**INPUT**
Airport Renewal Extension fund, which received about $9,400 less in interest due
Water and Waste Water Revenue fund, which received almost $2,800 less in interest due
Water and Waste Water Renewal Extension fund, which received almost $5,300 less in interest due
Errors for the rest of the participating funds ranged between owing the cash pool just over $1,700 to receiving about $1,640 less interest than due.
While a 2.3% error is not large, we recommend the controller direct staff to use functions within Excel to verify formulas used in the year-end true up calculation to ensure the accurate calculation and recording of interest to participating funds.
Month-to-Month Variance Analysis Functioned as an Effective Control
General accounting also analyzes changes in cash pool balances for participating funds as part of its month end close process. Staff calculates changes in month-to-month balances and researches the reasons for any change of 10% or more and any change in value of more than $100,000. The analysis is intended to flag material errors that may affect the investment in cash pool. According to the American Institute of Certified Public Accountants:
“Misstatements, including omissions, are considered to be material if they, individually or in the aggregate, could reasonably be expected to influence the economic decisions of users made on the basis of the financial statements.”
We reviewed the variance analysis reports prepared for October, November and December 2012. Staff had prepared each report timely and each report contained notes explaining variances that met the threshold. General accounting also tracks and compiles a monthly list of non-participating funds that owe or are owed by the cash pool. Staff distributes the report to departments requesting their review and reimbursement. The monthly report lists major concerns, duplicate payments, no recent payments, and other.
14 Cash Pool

==

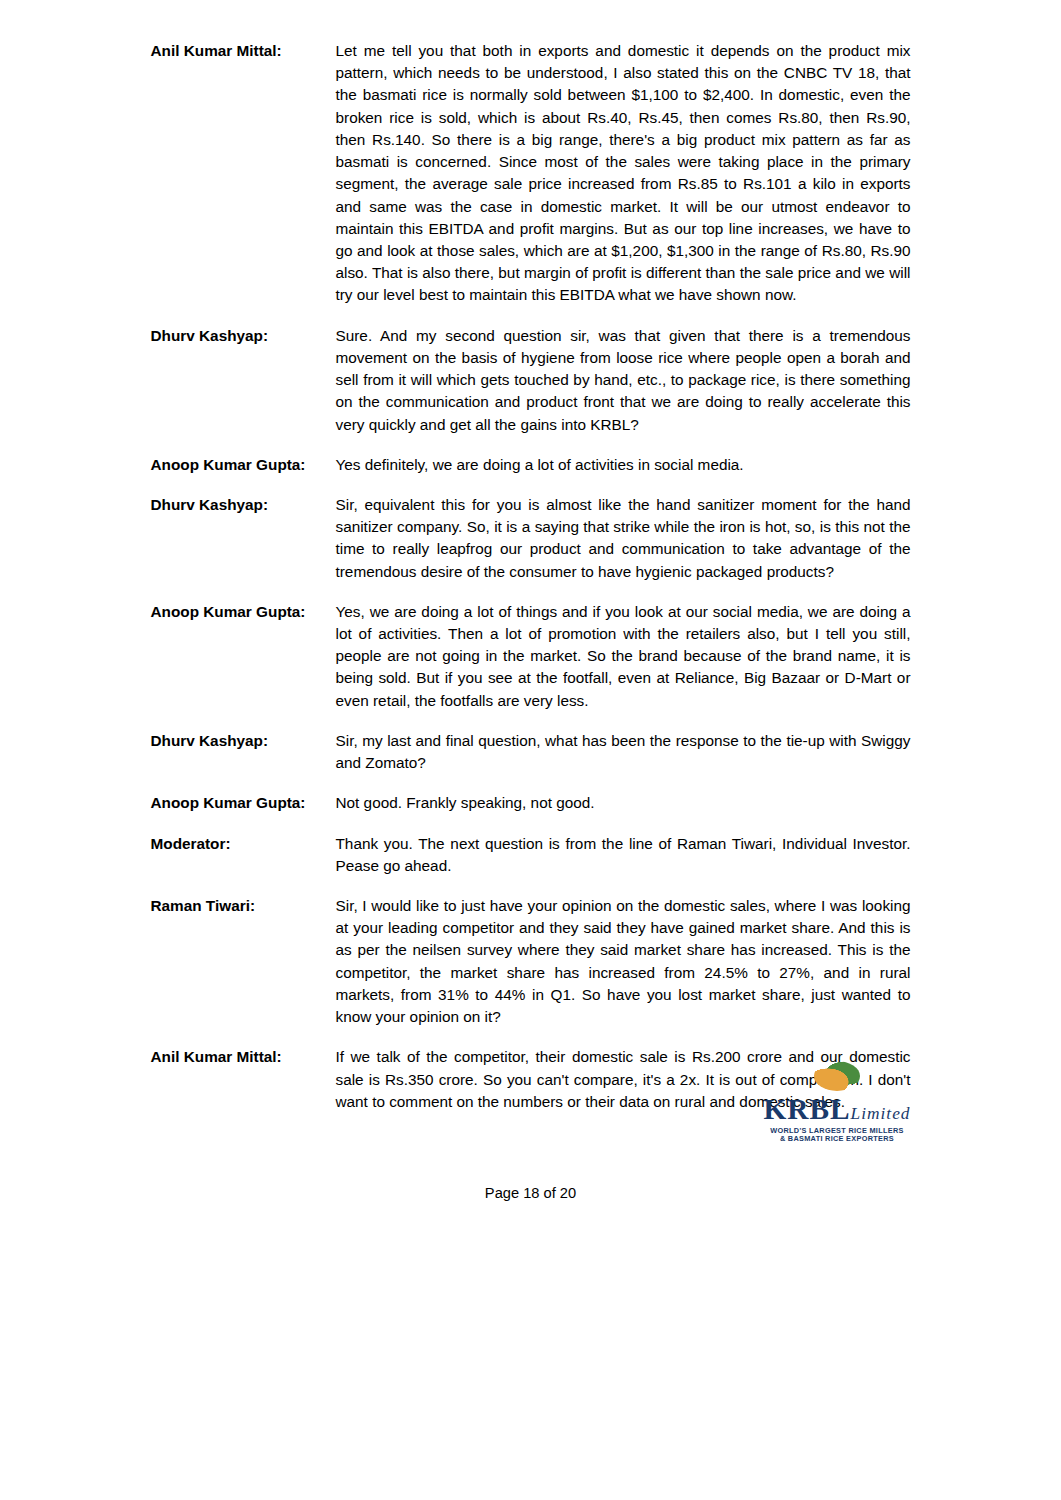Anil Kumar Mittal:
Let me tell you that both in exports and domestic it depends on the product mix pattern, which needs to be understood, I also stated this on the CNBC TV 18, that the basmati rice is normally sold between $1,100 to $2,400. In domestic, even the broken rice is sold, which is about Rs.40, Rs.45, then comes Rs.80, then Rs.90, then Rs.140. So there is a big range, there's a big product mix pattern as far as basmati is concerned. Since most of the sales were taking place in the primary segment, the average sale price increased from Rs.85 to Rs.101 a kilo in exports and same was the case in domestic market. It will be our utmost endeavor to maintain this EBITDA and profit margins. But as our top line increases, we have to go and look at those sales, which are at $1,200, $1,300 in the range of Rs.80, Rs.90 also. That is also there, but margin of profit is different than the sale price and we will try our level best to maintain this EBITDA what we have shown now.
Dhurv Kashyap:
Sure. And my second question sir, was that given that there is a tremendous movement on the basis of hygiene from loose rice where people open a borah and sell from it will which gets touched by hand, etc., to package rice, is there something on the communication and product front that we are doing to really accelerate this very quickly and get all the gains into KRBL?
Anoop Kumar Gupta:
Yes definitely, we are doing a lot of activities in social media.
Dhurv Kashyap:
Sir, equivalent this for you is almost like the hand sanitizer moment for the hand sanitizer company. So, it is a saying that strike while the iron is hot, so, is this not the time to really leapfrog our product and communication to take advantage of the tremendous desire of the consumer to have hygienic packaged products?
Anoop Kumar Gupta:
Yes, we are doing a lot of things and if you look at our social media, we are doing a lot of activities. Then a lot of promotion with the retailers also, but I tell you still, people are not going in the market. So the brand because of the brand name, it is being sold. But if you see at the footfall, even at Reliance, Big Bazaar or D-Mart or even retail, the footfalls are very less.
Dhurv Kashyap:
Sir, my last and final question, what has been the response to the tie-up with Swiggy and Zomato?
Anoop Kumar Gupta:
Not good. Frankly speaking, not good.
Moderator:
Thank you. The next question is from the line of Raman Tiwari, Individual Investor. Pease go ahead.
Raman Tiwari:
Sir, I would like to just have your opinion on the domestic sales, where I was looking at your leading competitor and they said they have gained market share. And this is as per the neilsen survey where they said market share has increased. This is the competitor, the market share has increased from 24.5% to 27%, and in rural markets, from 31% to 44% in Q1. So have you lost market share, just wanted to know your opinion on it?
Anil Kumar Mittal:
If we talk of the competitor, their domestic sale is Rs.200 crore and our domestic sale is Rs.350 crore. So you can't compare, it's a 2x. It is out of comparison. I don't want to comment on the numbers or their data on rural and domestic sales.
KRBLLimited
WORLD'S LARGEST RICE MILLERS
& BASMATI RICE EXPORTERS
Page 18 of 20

...

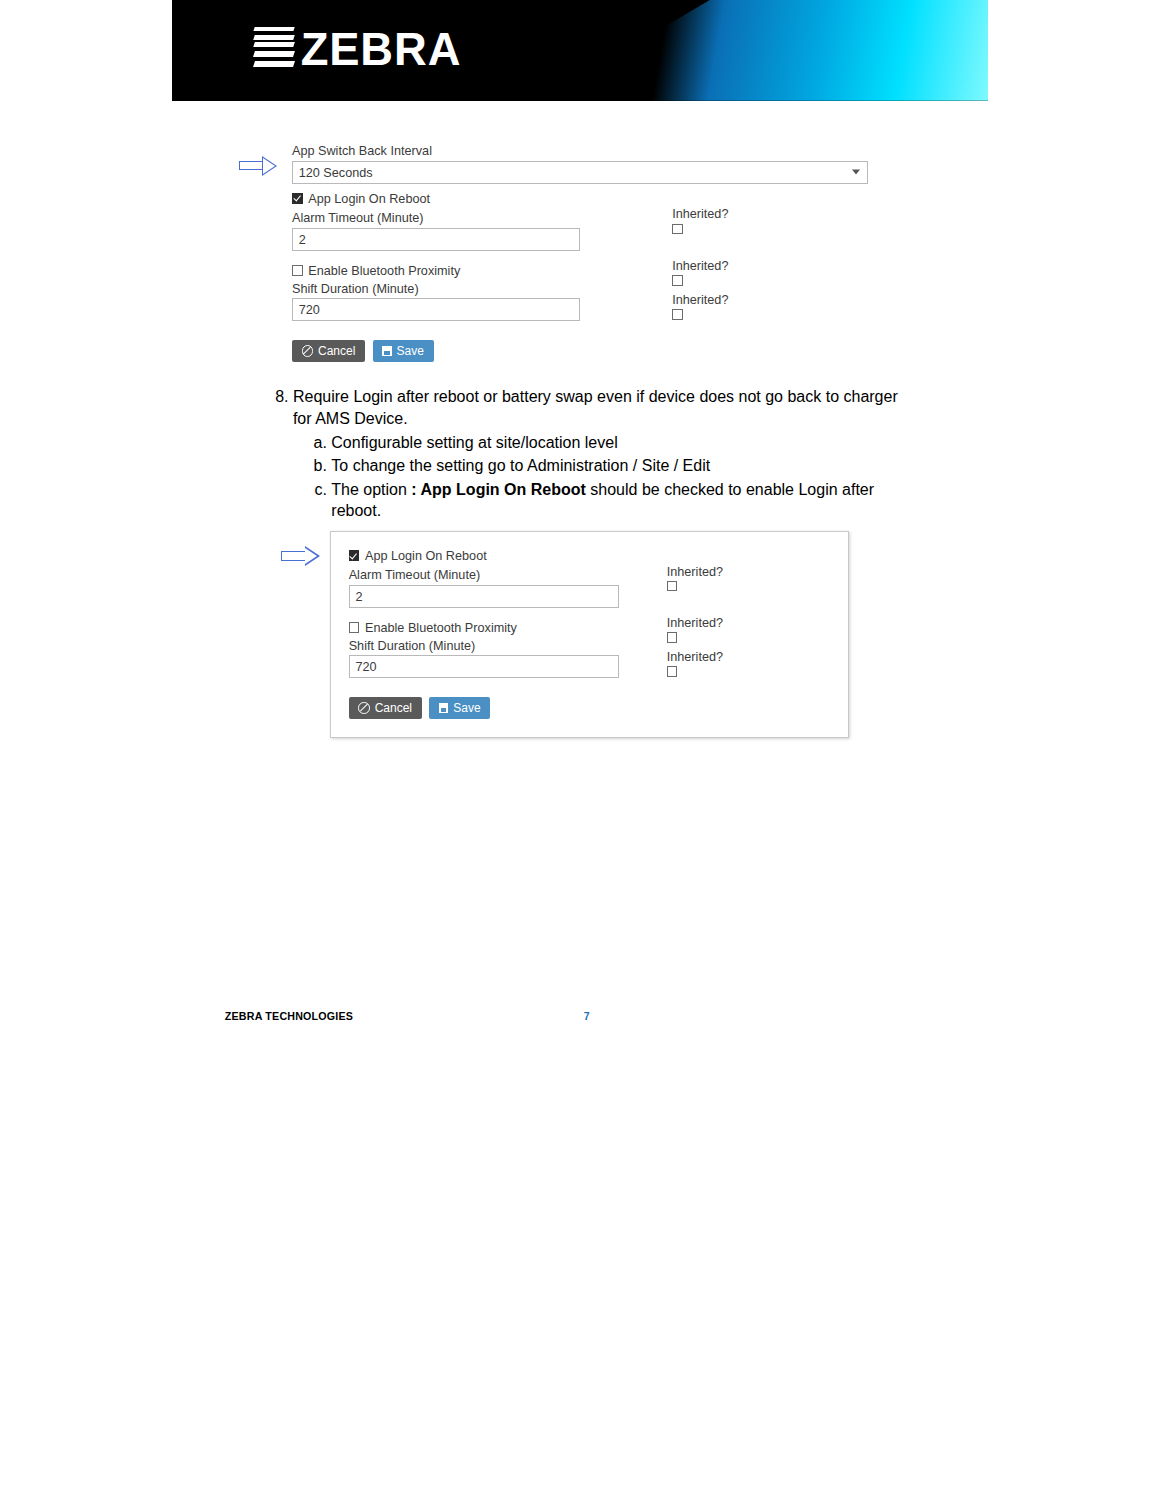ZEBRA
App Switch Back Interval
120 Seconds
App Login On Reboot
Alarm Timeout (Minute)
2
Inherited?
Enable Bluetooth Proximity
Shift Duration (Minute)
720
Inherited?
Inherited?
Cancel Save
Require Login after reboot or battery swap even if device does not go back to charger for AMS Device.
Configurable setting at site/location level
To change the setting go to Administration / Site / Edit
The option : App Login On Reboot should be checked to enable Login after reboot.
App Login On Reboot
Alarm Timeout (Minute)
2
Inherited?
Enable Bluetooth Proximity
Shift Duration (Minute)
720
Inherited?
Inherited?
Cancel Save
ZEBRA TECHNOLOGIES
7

**WORK REQUIRED**
Taking the entries above, write out exactly each line from the one holding "Airport Renewal Extension" to the one holding "Errors for the", both included, and stop there.

**TASK SOLUTION**
Airport Renewal Extension fund, which received about $9,400 less in interest due
Water and Waste Water Revenue fund, which received almost $2,800 less in interest due
Water and Waste Water Renewal Extension fund, which received almost $5,300 less in interest due
Errors for the rest of the participating funds ranged between owing the cash pool just over $1,700 to receiving about $1,640 less interest than due.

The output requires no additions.